The premise driving TV Series Suits is social engineering.

The show features odd-couple Harvey Specter and Mike Ross, played by Gabriel Macht and Patrick J. Adams respectively.  Law shark Specter hires talented college drop-out Ross as a junior attorney in the firm, knowing full well that Ross has neither graduated Law School nor passed the bar.  Despite this “minute” detail, Specter recognizes Ross’ excellent photographic memory and his knack for empathy.  The magic duo uses social engineering to successfully navigate the legal web of NY.  As audience, we recognize that Ross is a phony and that he manipulates colleagues as a result; yet, we choose to root for the social engineer despite the scheming and complex tactics of deceit.

Now, this is fiction.  Still, it holds a degree of truth.

Effective social engineering attacks require finesse and intelligent strategies to optimize manipulation.  Victims, often busy with work tasks, do not expect to encounter such deception in their daily routine.  That is the point though.  Social engineering is designed to be unexpected, and consequently, it feeds off human psychology and vulnerabilities to maximize performance.

Ok.  So how do we outsmart the social engineer?  NEUROSCIENCE.

This week, Forbes Technology Council presented a post, written by author and CSO George Finney, entitled Using Neuroscience to Disrupt Social Engineering.  The article offers a fresh perspective on social engineering as it discusses the crime and its tactics of manipulation in terms of brain functions.  Finney draws upon the Triune Brain, a theory in neuroscience that was introduced in 1990 by Paul MacLean.  Finney explains that our brain is conceptualized into three distinctive parts: “The neocortex, which includes our ability to imagine, think, and learn; “The limbic system, which is accountable for emotions; and “the reptilian brain, which is responsible for instinctual actions.  The notion of Triune Brain implies that throughout evolution, as mammals developed and progressed, the brain followed suit, from root emotions to rational thinking.

“How does hacking work from a neurological perspective?

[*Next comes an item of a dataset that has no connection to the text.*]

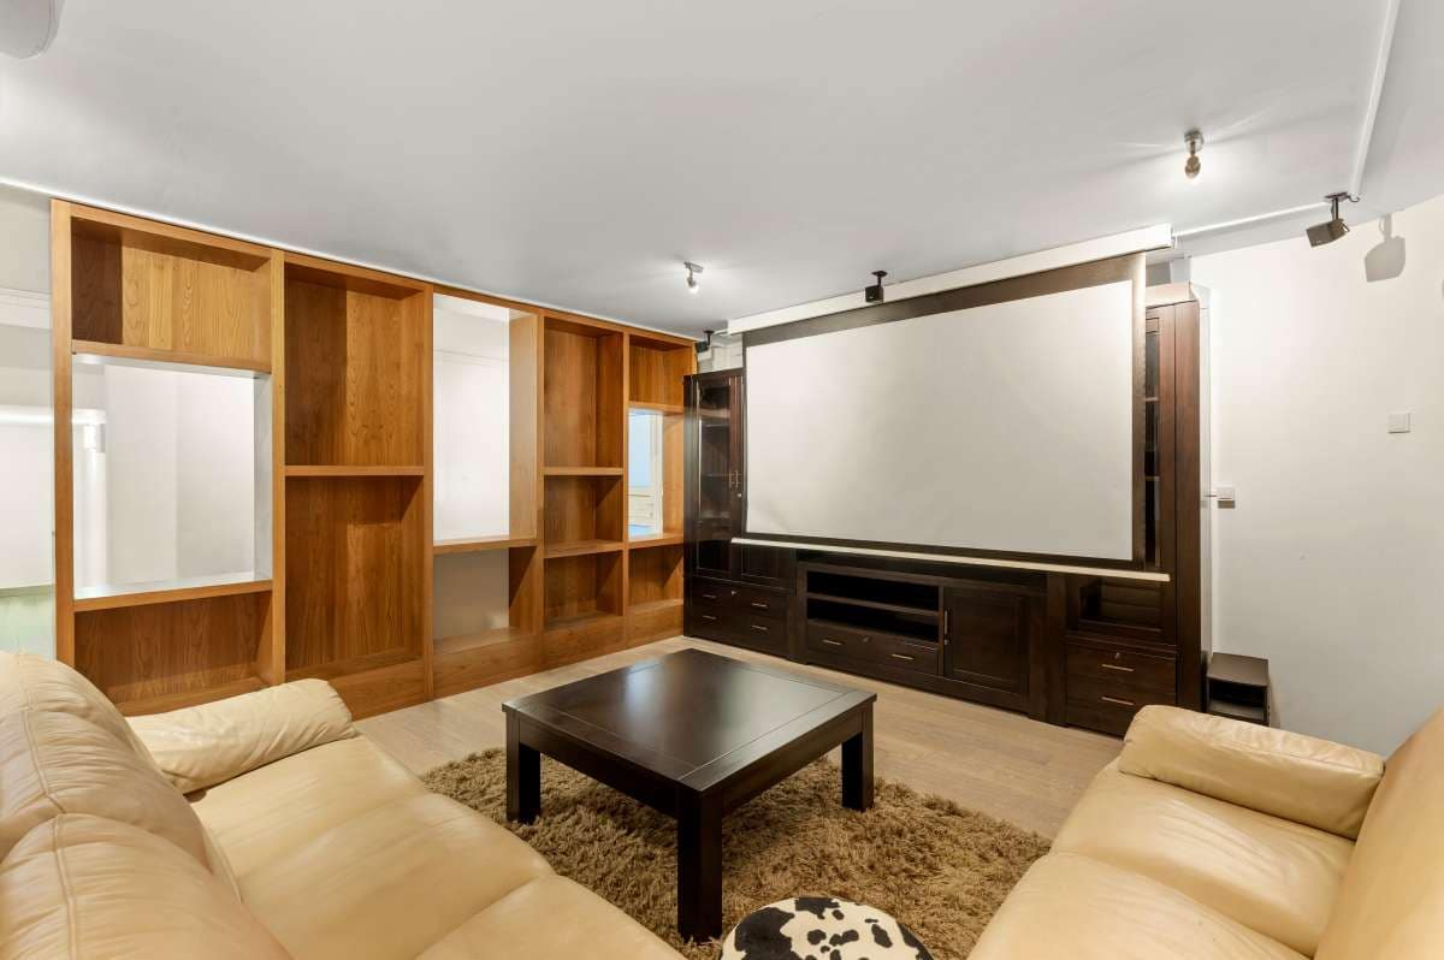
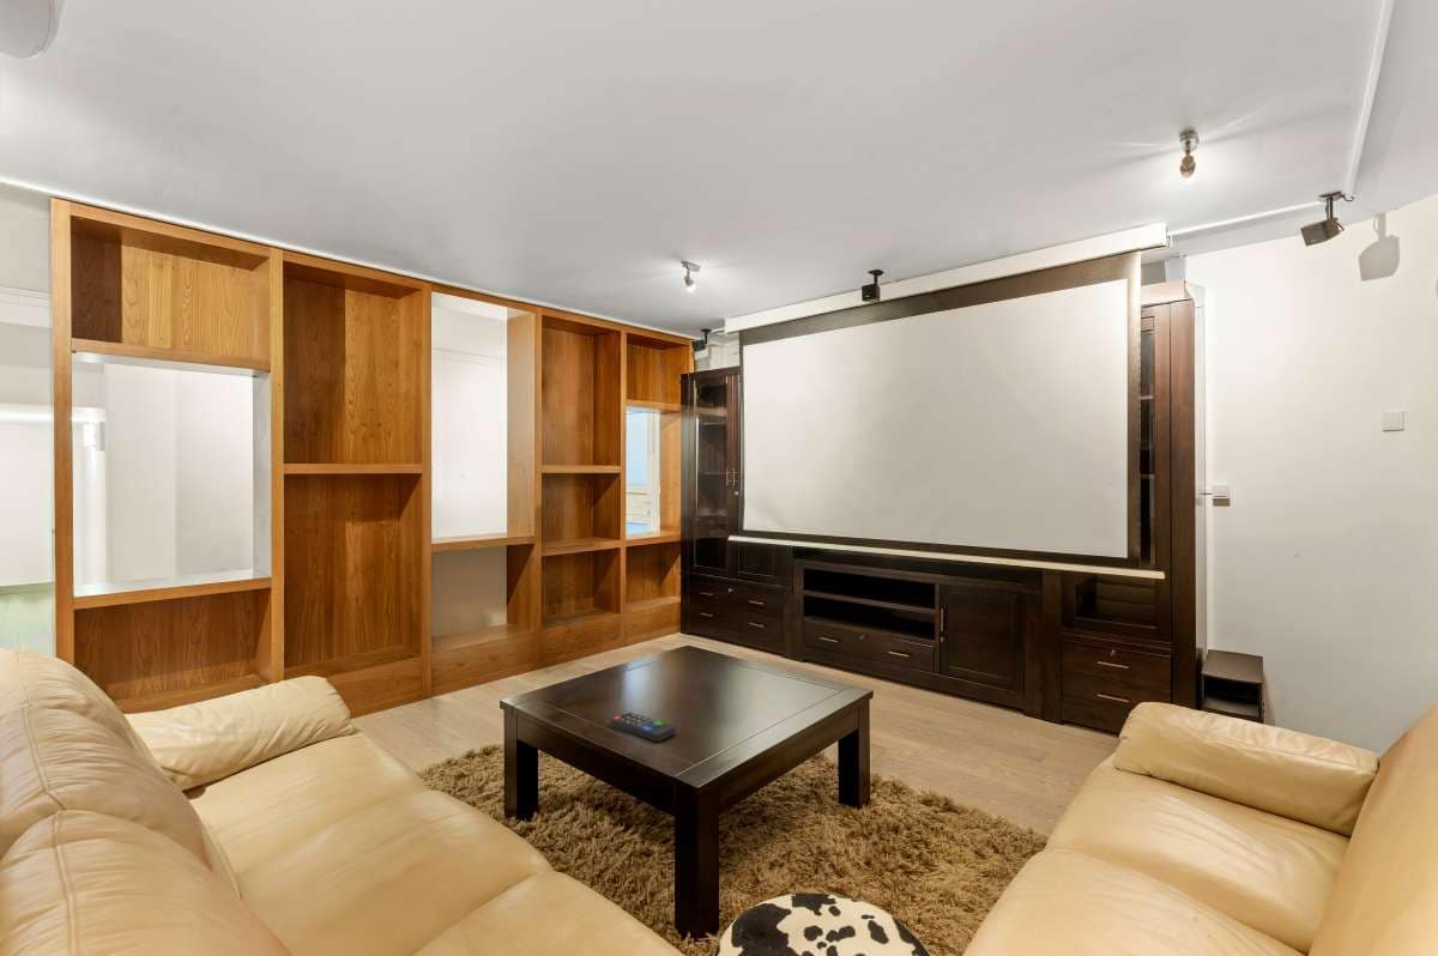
+ remote control [610,712,677,743]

Hackers function in their neocortex when they are conducting social engineering against a person. They have a plan and come up with lies when needed. And they are easily able to take advantage of victims who are busy going about their daily lives only using the reptilian portion of their brains for tasks that have become routine,” writes Finney.

Breaking routine is essential in cybersecurity training as employees – once proficient at their respective jobs – perform with ease, almost instinctively.  Work tasks become second-nature.  Raising awareness about information security requires that we move beyond the reptilian brain and engage the neocortex.  Ideally, employees step out of the instinctive mode of performance and move into a more analytical framework.  Less robotic, we start noticing the red flags that reveal suspicious activity and risks of cybercrime, according to Finney.  Also, by stimulating the neocortex, we challenge employees to question, think, and push boundaries.  Engaging signifies that we need to think along the lines of persons or learners, rather than the monolith known as staff.  Who are the individuals that make up your staff?  What are their roles, and what have they learned thus far?

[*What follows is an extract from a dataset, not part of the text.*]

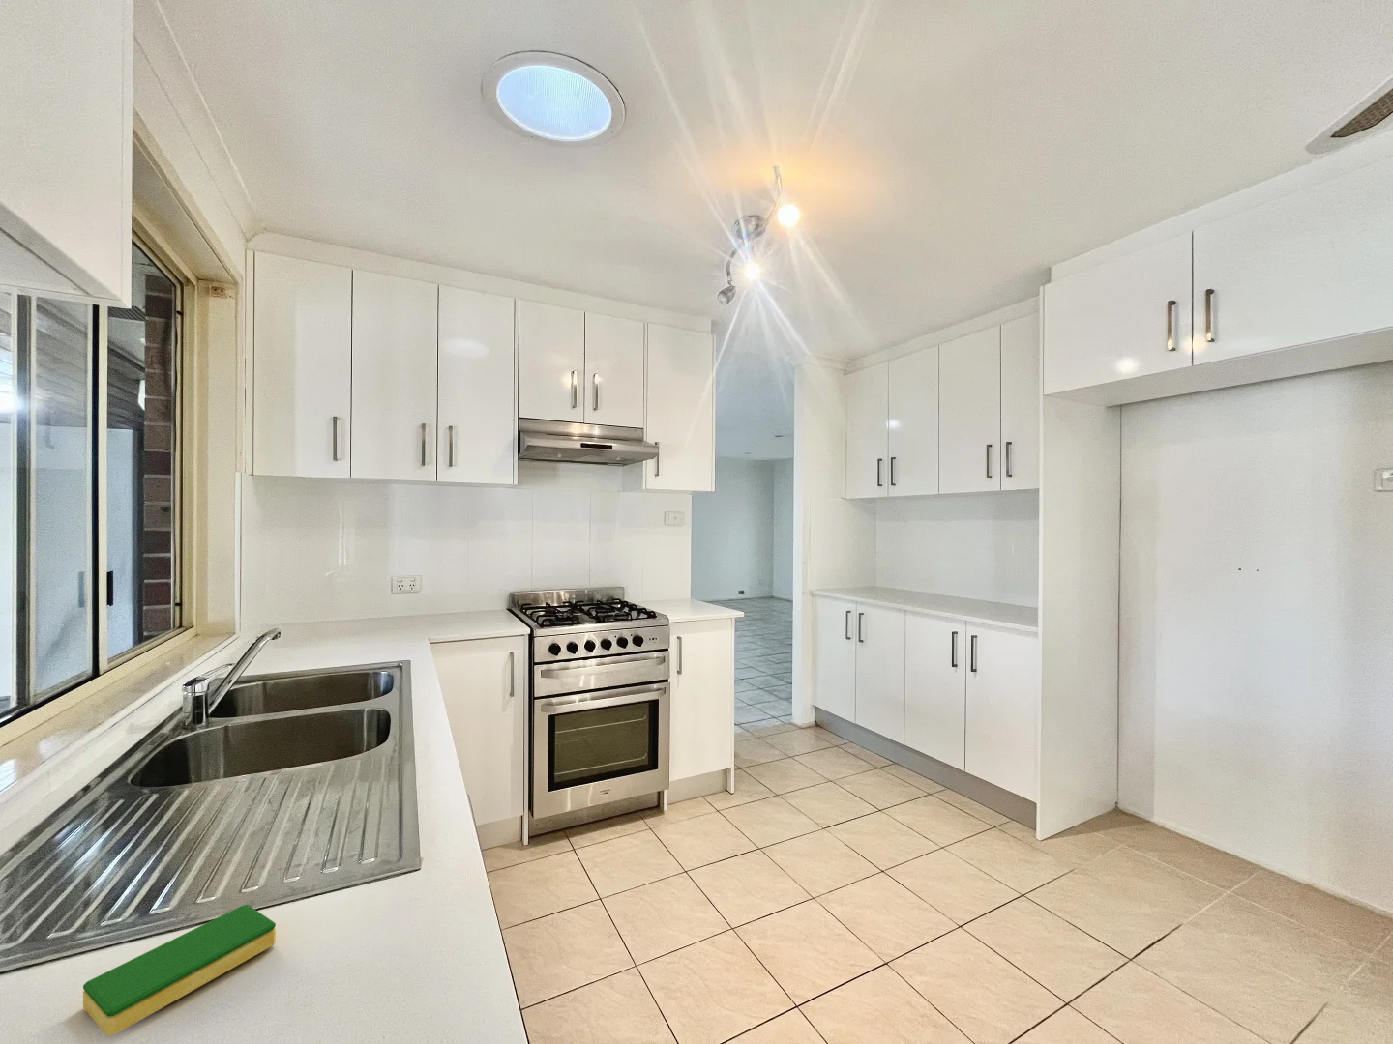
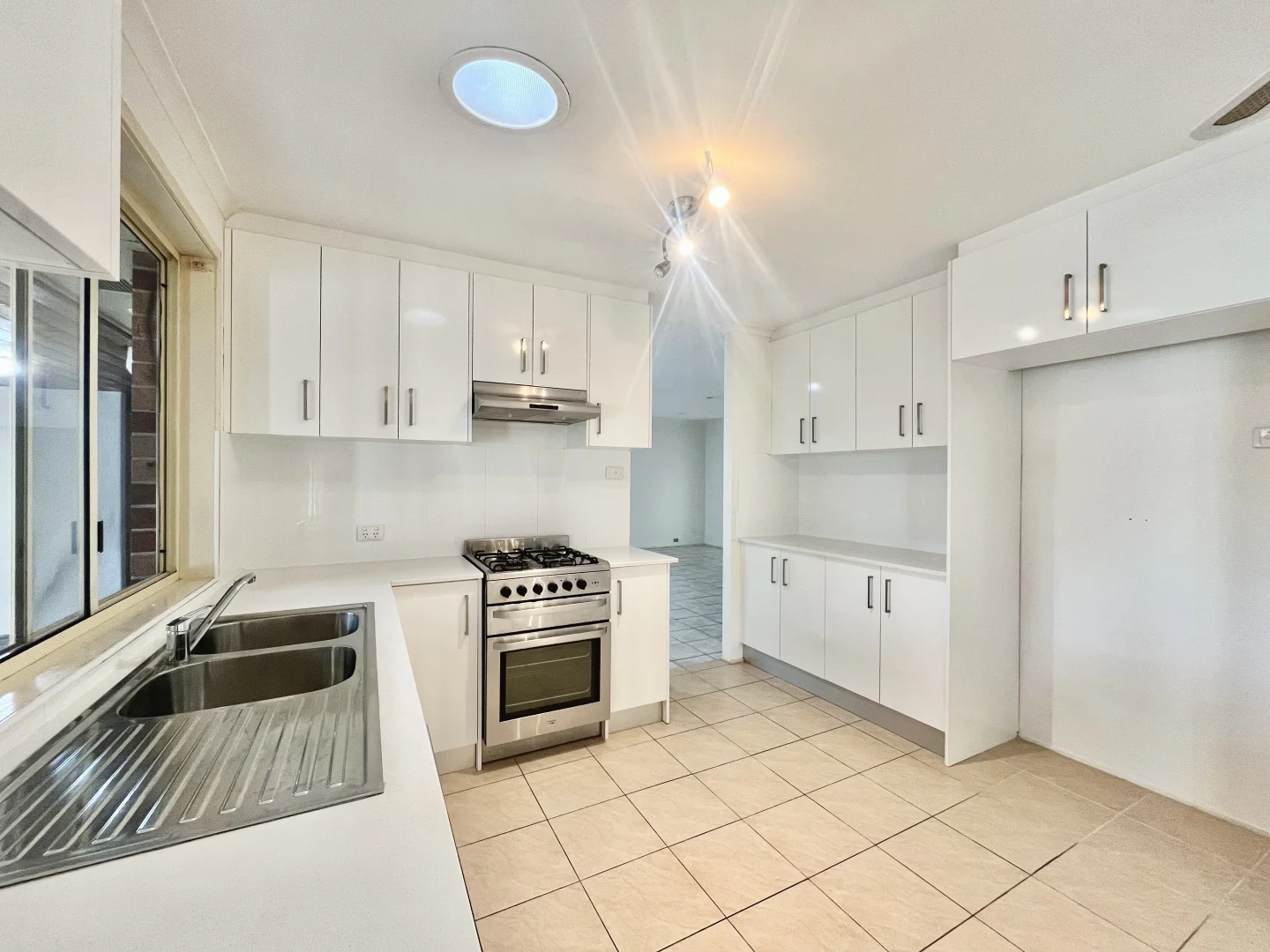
- dish sponge [82,904,276,1037]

Finney explains that repetitive loops are reinforced through incentives.  In other words, as cybersecurity facilitators, we need to understand the motivations that influence employees to take one action versus another in the course of their workday.  We must “understand the rewards that motivate people before offering incentives to change behavior,” writes Finney. “Sometimes you may be incentivizing the wrong thing, and this can lead to poor results, unintended consequences or both.”

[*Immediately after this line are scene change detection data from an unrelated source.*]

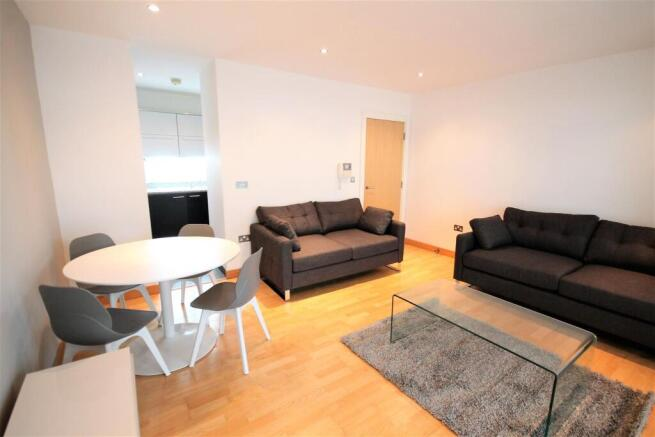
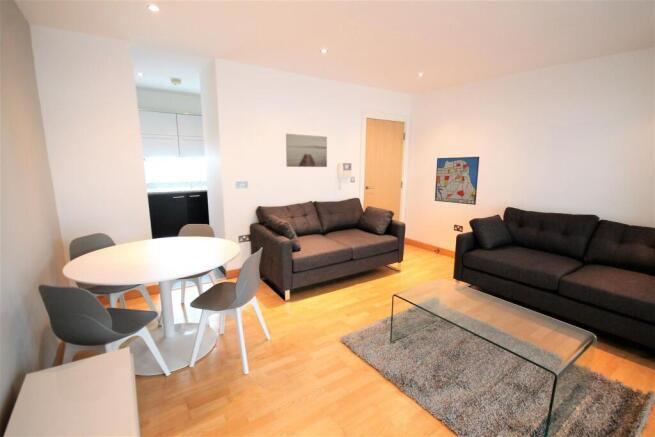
+ wall art [434,156,480,206]
+ wall art [285,133,328,168]
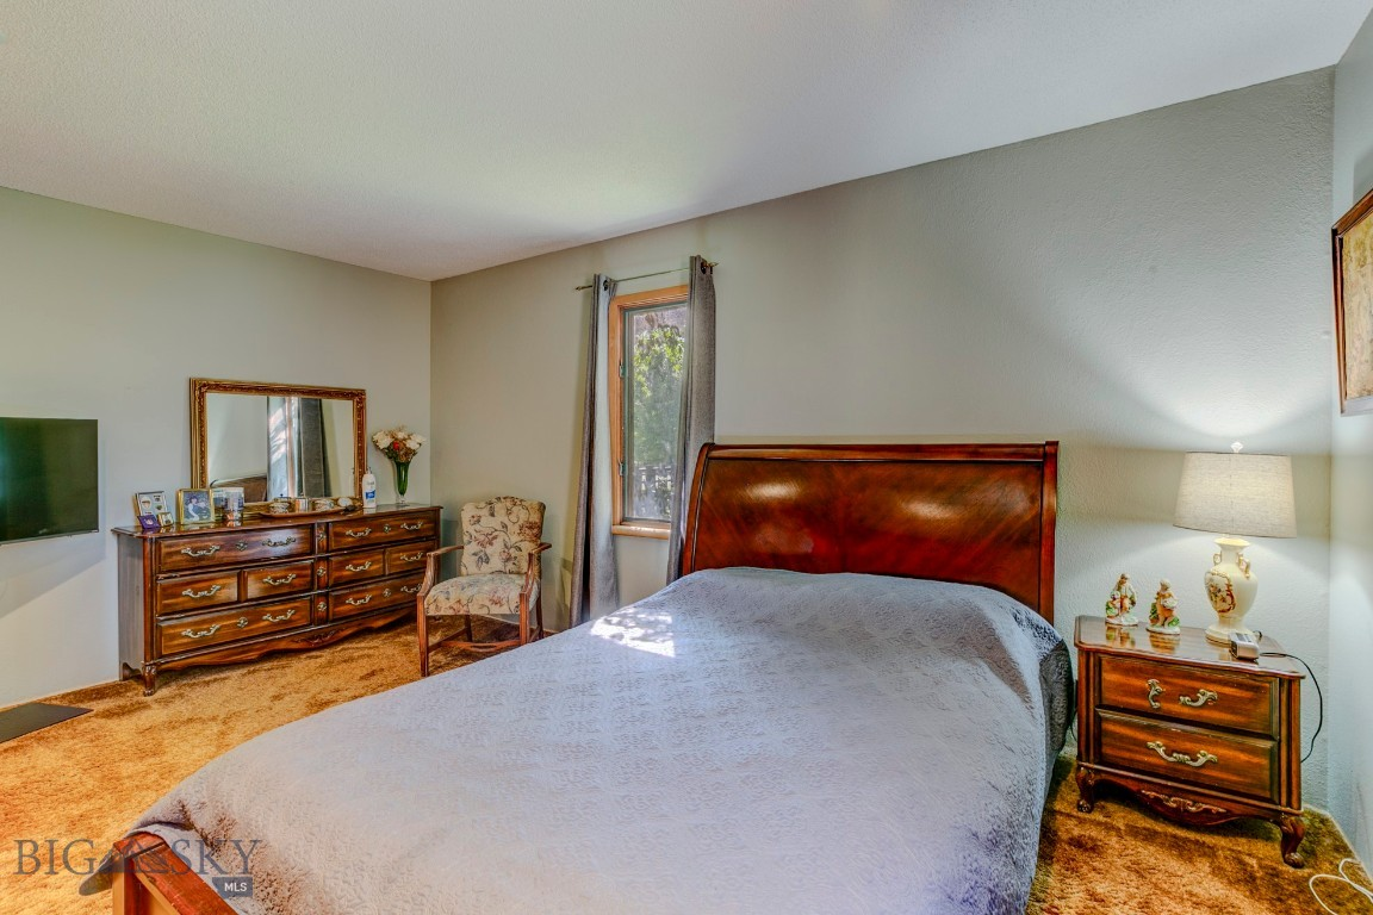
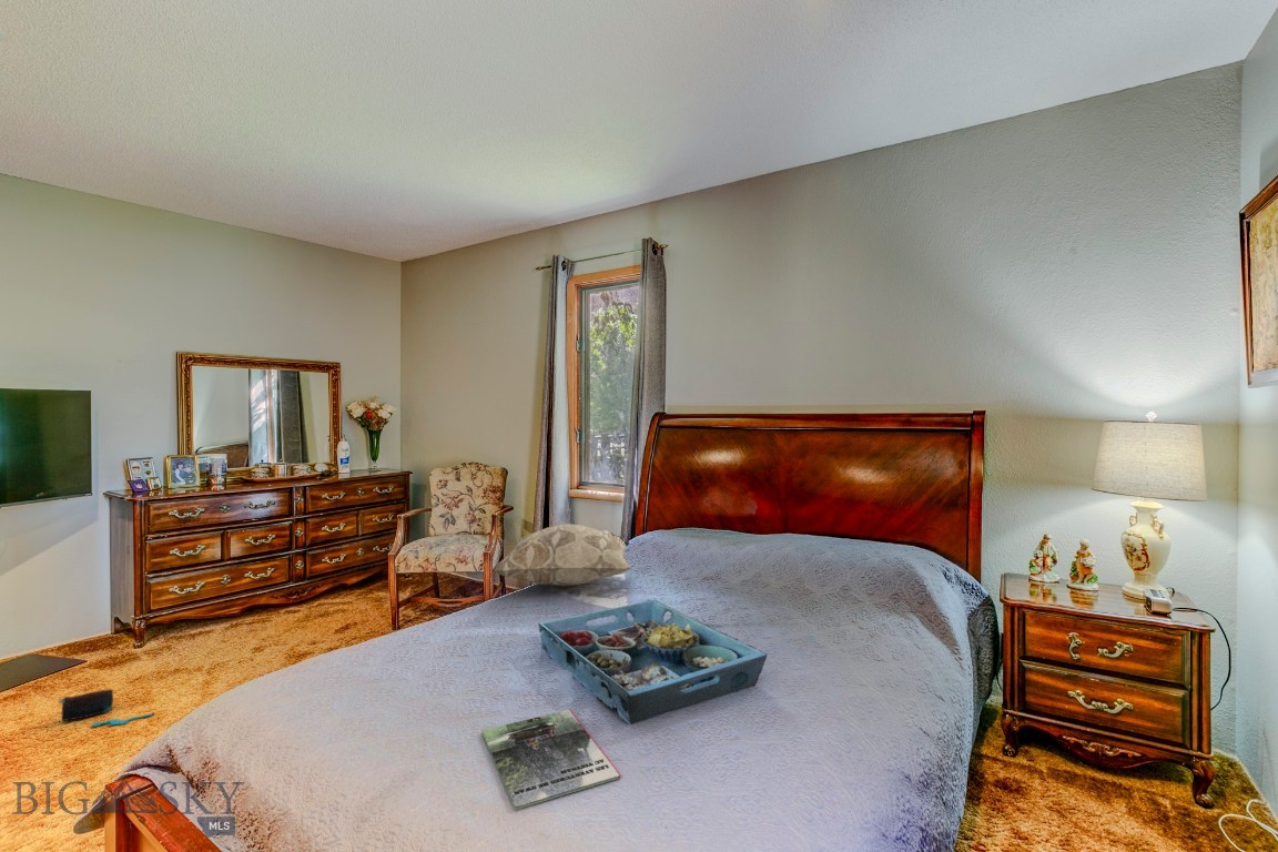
+ serving tray [537,599,769,726]
+ bag [58,688,154,728]
+ magazine [480,708,621,811]
+ decorative pillow [494,523,632,587]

The author also mentions the importance of mindfulness regarding information security whereby employees may choose to take notes about their work habits and provide a rationale fueling their choice-making.  Reflectiveness is particularly interesting in this case since it permits employees to understand their role as front-runners in information security prevention.  Mobilizing and engaging employees for cybersecurity means that we acknowledge their talent, and consequently, invest in their role as company ambassadors.  Raising information security shifts the focus from the cybercriminal to the employee whereby the worker takes on an empowering role in preventing cybercrime and directly contributes to the organization.  Employees are strong links in your business. 

Interconnecting the Show Suits, Neuroscience, and Information Security 

Indeed, the common thread linking these elements is social engineering.  The art of deception manifests itself in all three circles.  TV character Mike Ross is a social engineer that evidently uses his neocortex to perform his role as lawyer and strategize and uncover legal loopholes which lead to wins in court.  Likewise, social engineers in cybercrime navigate and challenge corporate security networks and tap into human sensibilities.  Their neocortex is very much at work.  If employees are simply carrying out tasks through habit and routine, without ever questioning their work, they become clear targets for social engineers.  In comparison, the moment businesses invest in raising information security awareness, they encourage employees to move beyond the routine and pay close attention to online behavior, information handling, and the use of mobile devices.

Outsmarting the social engineer essentially implies that information security experts are continuously in dialogue with employees, assessing and keeping track of best practices to ultimately anticipate the next move in cybercrime.  Outsmarting means being two steps ahead.  Through the right training program, effective rewards, and on-going reinforcement, businesses outsmart the social engineer.